▸ **DOCUMENT SEGMENT**
══════════

Vacancy


The Sweet Smell of St.Louis

Posted in Road Trip by Jacqueline Iannacone on June 6, 2010

How does a free jazz and blues concert in the Botanical Gardens where you can bring your own booze and dance the night away under the stars sound?  I’m thinking perfection.  And perfection it was.

The first night we arrived in St.Louis; Steve the person we were staying with, invited Clare and I to the Whitaker Music Festival right up the road from where he lived.  What we were in for was a lot more exciting and phenomenal then one could imagine.  Denise Thimes, “St. Louis’ celebrated jazz diva” as Rob Thurman from the Missouri Botanical Gardens described, was breath taking.  I didn’t know what was better, the little six year olds dancing on the stage to her sounds, the cross dressing flamenco dancer behind us or the fact that at one point everyone attending the concert got on there feet and began dancing and singing “… Aint gonna do for love, what I would not do…”.  For someone coming off an eight hour stretch of road, this night was beyond believe.  At one point, I stood up looked around took a deep breath and realized where I was, who I was with and how incredible this has been so far.  I came to the revelation that, this concert, these people and this night could not happen any where else but here… and I was so thankful that I had the opportunity to see such a fun loving group of people dancing, singing, drinking and laughing as if there wasn’t a care in the world.

══════════

▸ **EXTRACTED DATA**
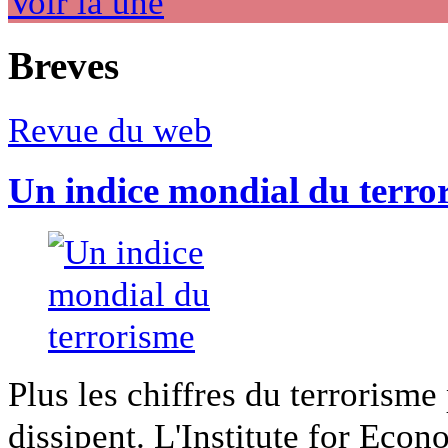
Voir la une
Breves
Revue du web
Un indice mondial du terro
Plus les chiffres du terrorisme
dissipent. L'Institute for Econ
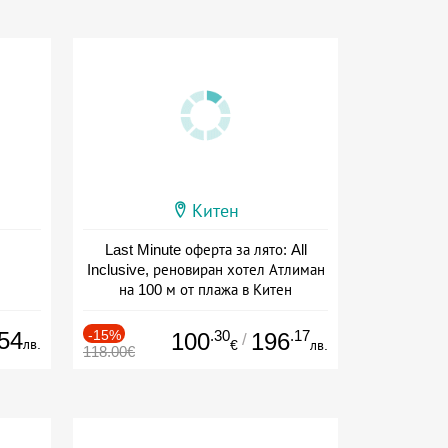
Китен
Last Minute оферта за лято: All
Inclusive, реновиран хотел Атлиман
на 100 м от плажа в Китен
Дата: 01.06 - 29.09 + all inclusive
54
-15%
.30
.17
100
196
/
лв.
€
лв.
118.00€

══════════

▸ **TASK GOAL**
Please write out the passage of the St. Louis post above from "Posted in Road" to "perfection it was.", word for word.

▸ **ANSWER TO THIS PROBLEM**
Posted in Road Trip by Jacqueline Iannacone on June 6, 2010

How does a free jazz and blues concert in the Botanical Gardens where you can bring your own booze and dance the night away under the stars sound?  I’m thinking perfection.  And perfection it was.